Understanding Limited Recourse Debt
Recourse debt is debt that is secured by collateral from the borrower. In the case of a default, the lender has the right to collect from the debtor’s assets or pursue legal action. Recourse debt can either be full or limited. Full recourse debt allows the lender to seize and sell the debtor’s assets, including assets that were acquired through the original loan, up to the full amount of the unpaid debt.
Limited recourse debt allows the lender to only collect on assets that are named in the original loan contractual agreement. In effect, this type of debt gives the lender a limited amount of recourse to the borrower’s other assets if they default on the debt. If the borrower defaults on their payments, the lender can exercise its rights concerning the collateral pledged. The lender’s recovery is limited to only that collateral.
In other words, if the collateral is insufficient to make up for the unpaid portion of the loan amount, the lender has limited or no claim against any other assets. The borrower is not personally liable for the shortfall between the amount of unpaid debt and the amount realized on the collateral.
Limited recourse debt falls between an unsecured and secured loan, where claims on the debt sit below secured lenders and above both shareholders and unsecured lenders in terms of payout hierarchy. As a result of its relative safety, limited recourse debt has interest rates that are typically lower than unsecured debt.

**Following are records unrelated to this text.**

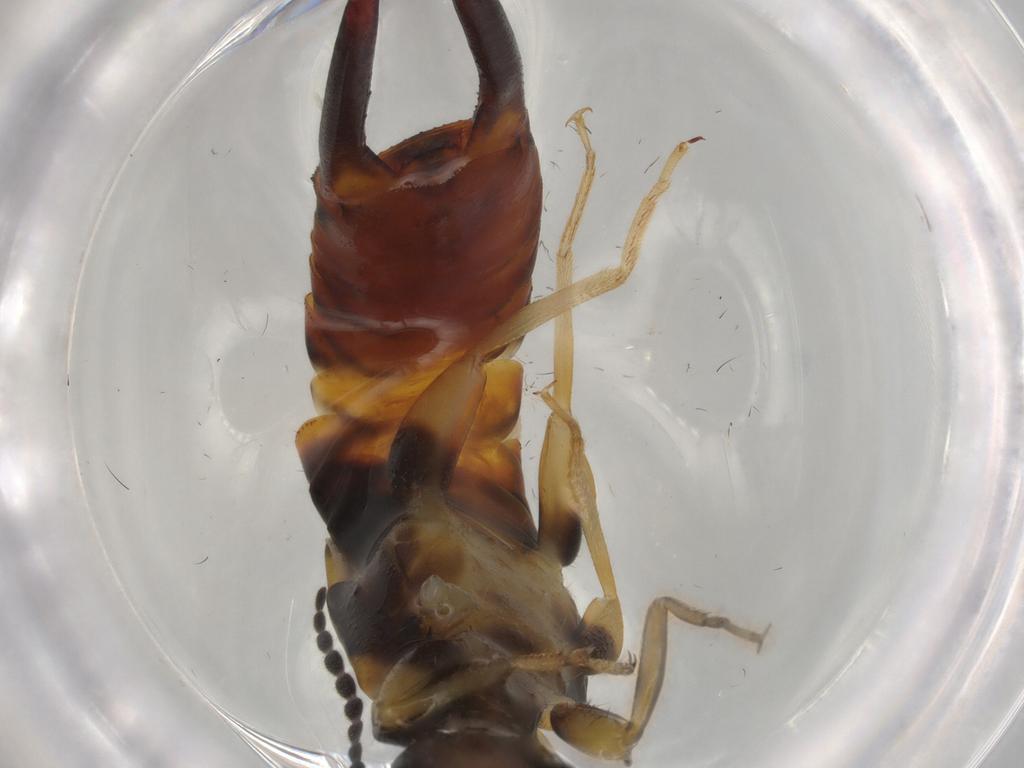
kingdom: Animalia
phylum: Arthropoda
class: Insecta
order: Dermaptera
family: Labiduridae
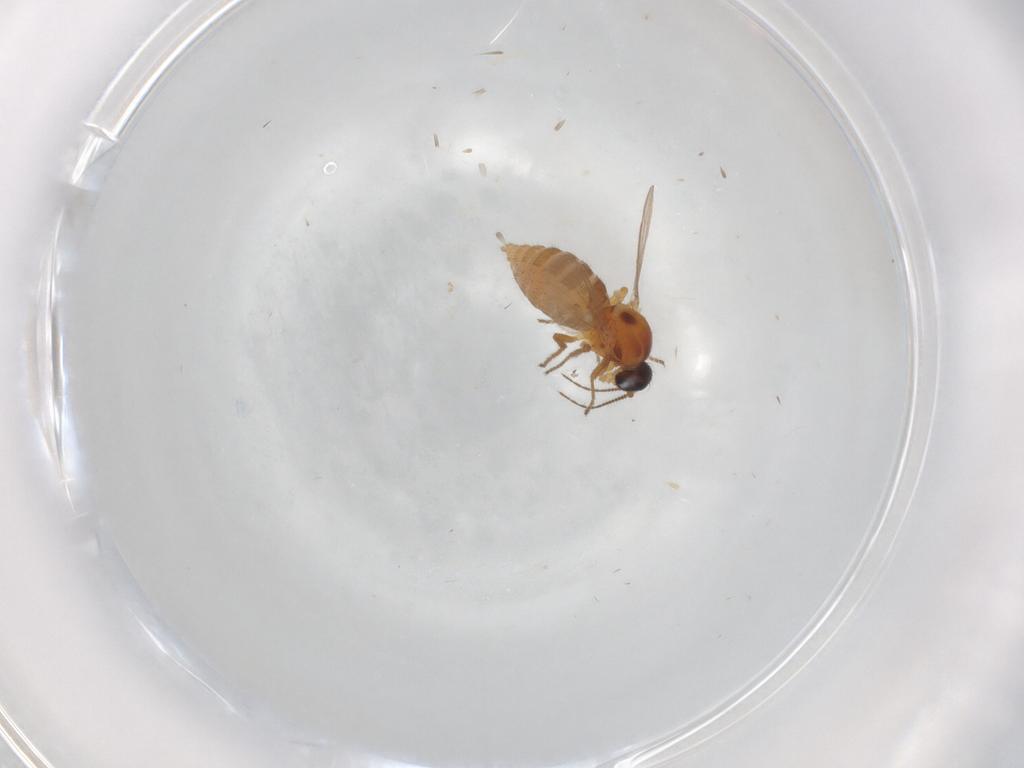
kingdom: Animalia
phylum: Arthropoda
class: Insecta
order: Diptera
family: Ceratopogonidae
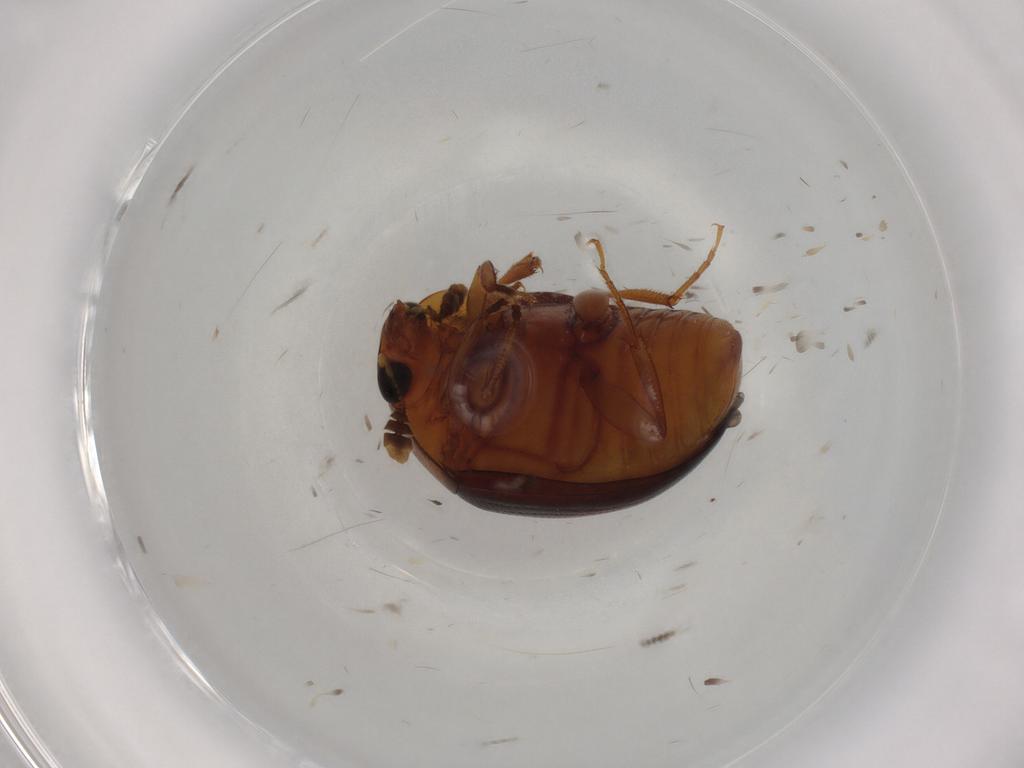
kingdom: Animalia
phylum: Arthropoda
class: Insecta
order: Coleoptera
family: Nitidulidae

Limited recourse debt is secured up to a certain amount. For example, a loan on which 40% of the principal is collateralized is a limited recourse loan. Often, a limited recourse debt contract is structured so that the debt transitions to unsecured, or non-recourse debt pending the completion of a specific event. That event may be the completion of a project or the establishment of a specific revenue stream for which the debt was issued.
For example, terms for limited recourse debt for a large project such as a power plant could mean that a creditor is guaranteed to receive 25% of the principal in any default up until completion of the power plant. If the borrower defaults on any debt before the power plant is complete, the creditor has the right to claim ownership of any assets listed in the contractual agreement. Once the power plant is complete, the loan can switch from a limited recourse loan to a non-recourse loan, where the creditor no longer has any claim on assets. This is so because the risk of the project has significantly decreased now that the plant is in operation and generating cash flow that can be used to furnish the debt.